Requirements: Set out each line of the material below as a row in a Markdown table with the columns Row and Line, numbering the rows and skipping blank lines. Leave the pictures out.
===== Source material =====
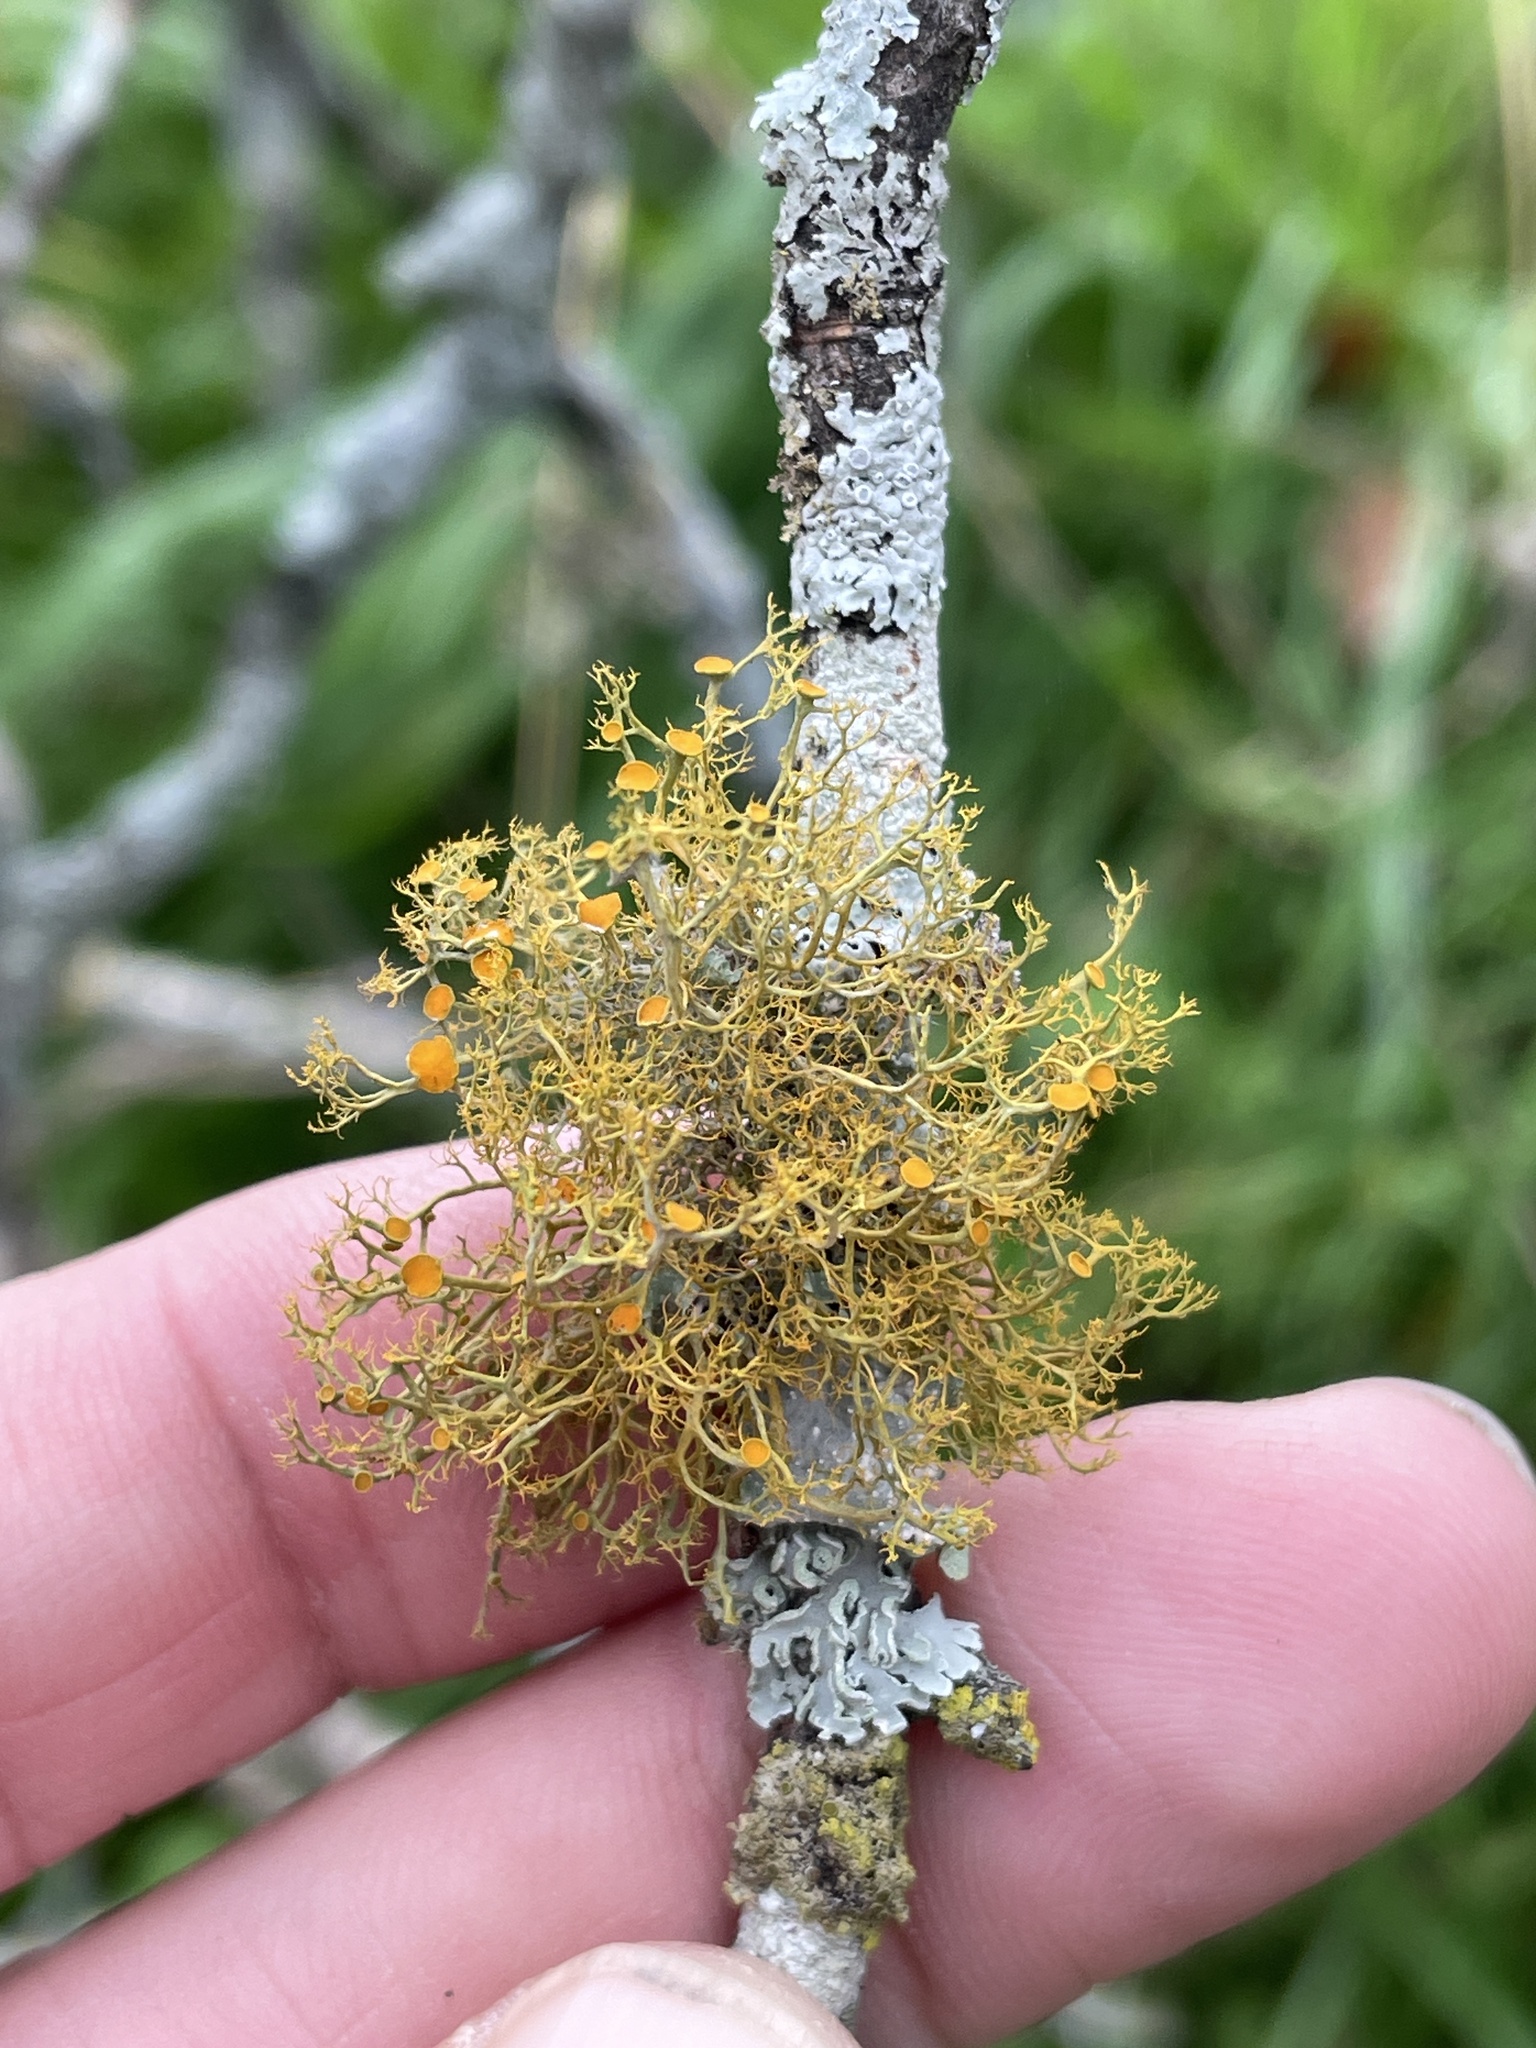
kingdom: Fungi
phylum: Ascomycota
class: Lecanoromycetes
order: Teloschistales
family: Teloschistaceae
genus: Teloschistes
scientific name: Teloschistes exilis
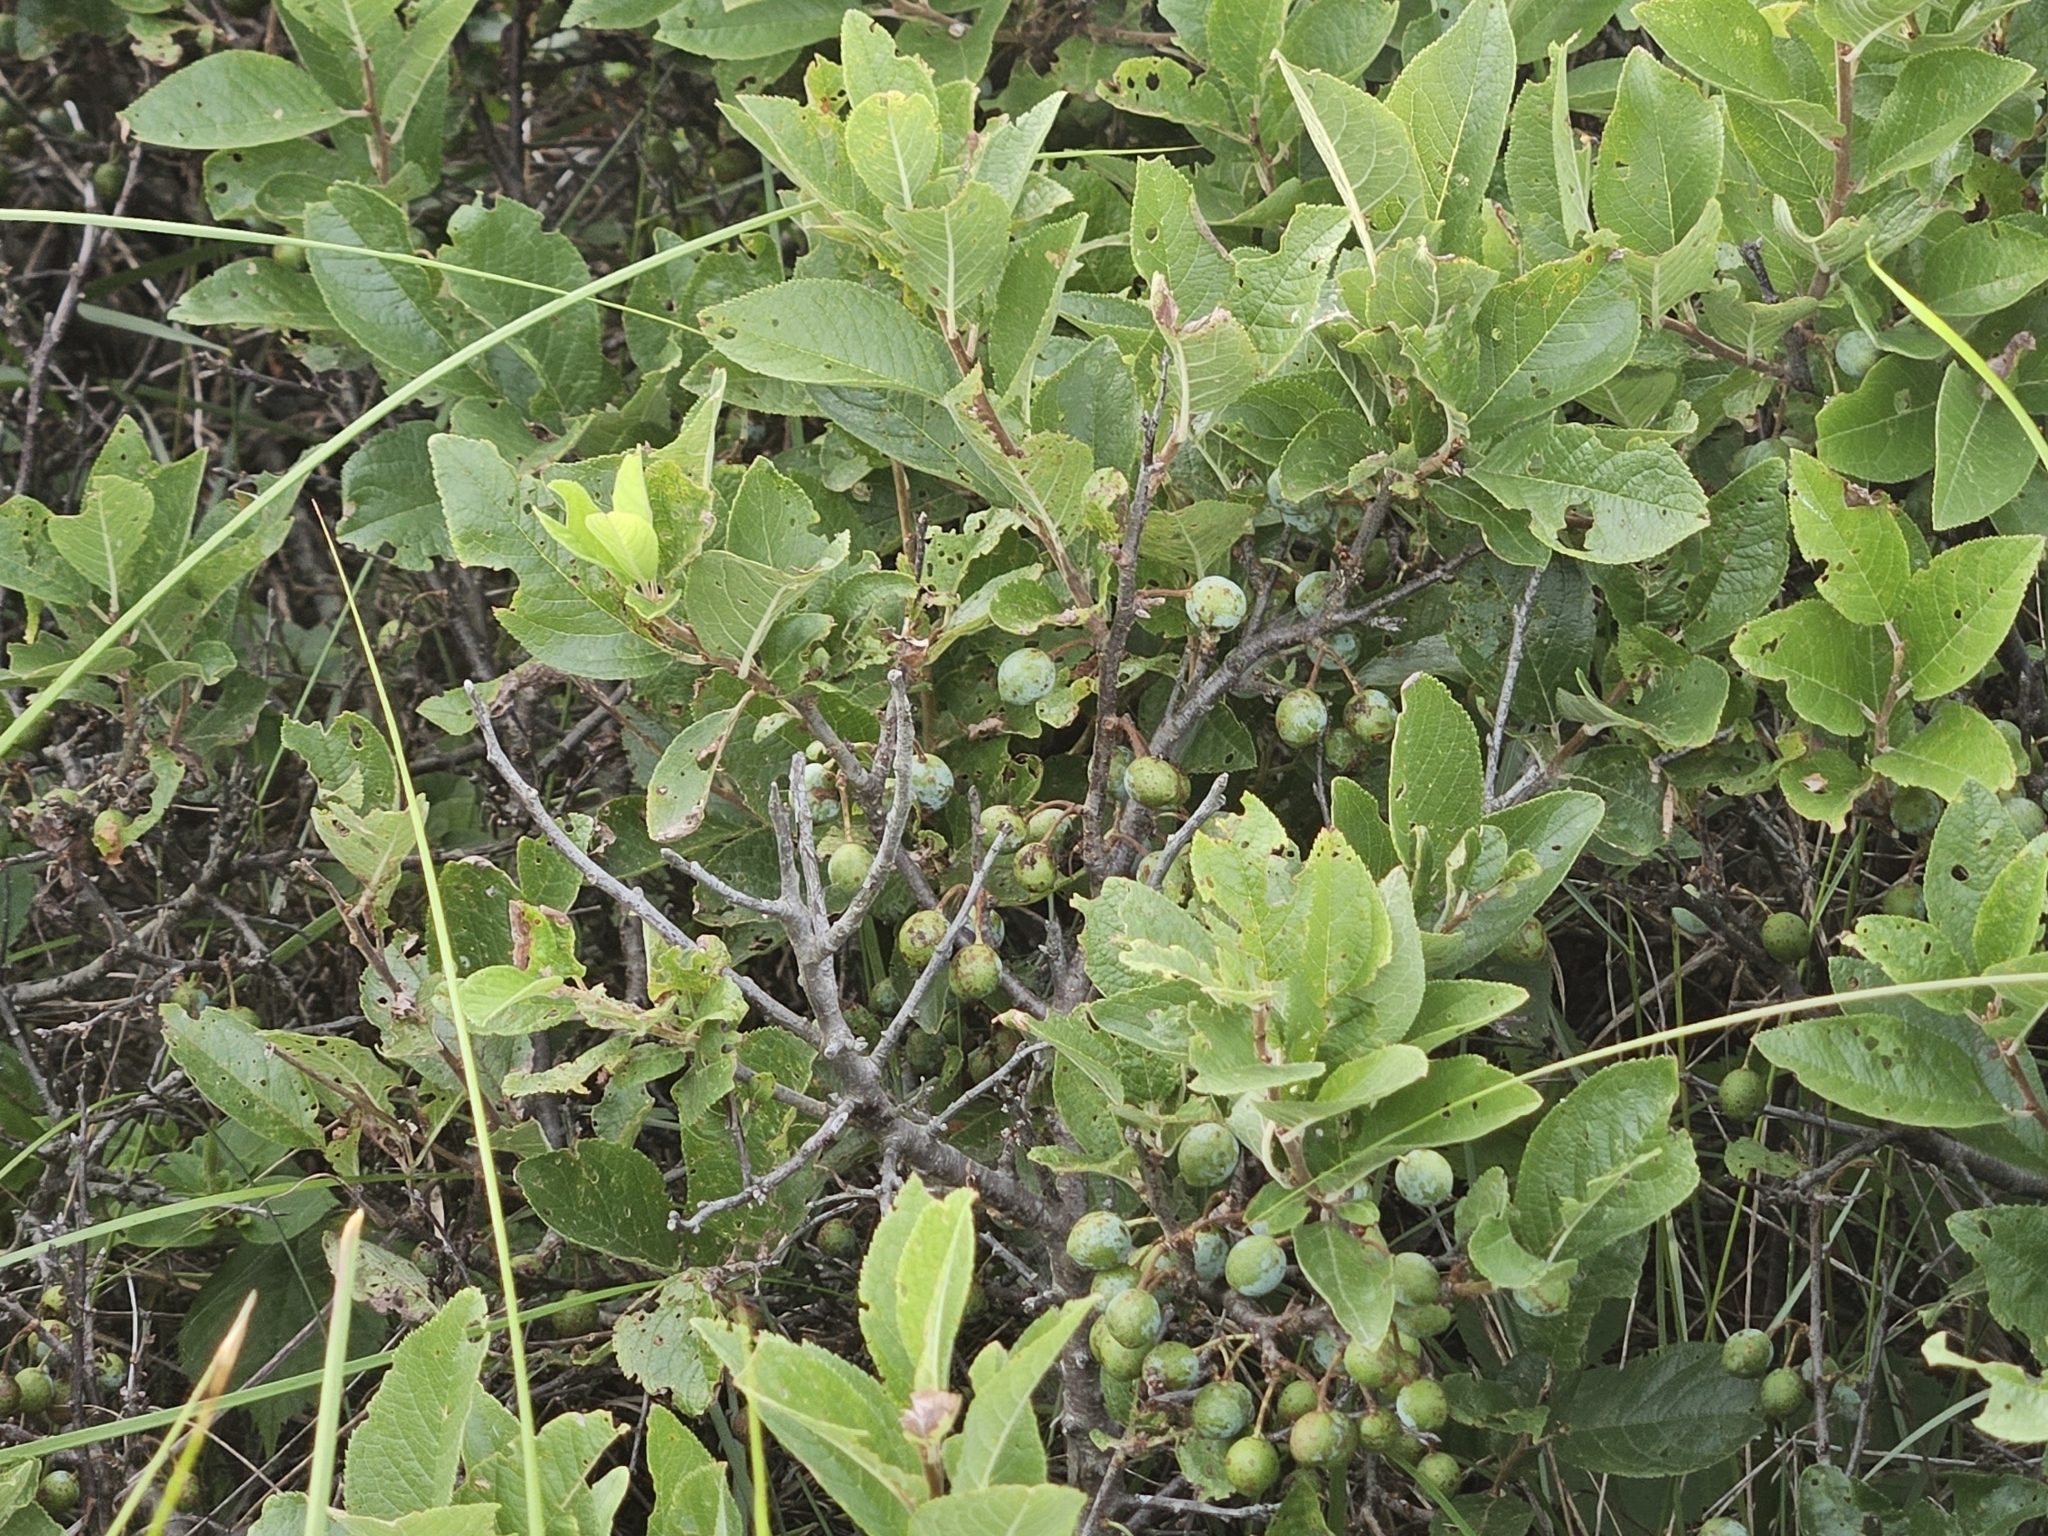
=====
Result of this task:
| Row | Line |
|---|---|
| 1 | kingdom: Fungi |
| 2 | phylum: Ascomycota |
| 3 | class: Lecanoromycetes |
| 4 | order: Teloschistales |
| 5 | family: Teloschistaceae |
| 6 | genus: Teloschistes |
| 7 | scientific name: Teloschistes exilis |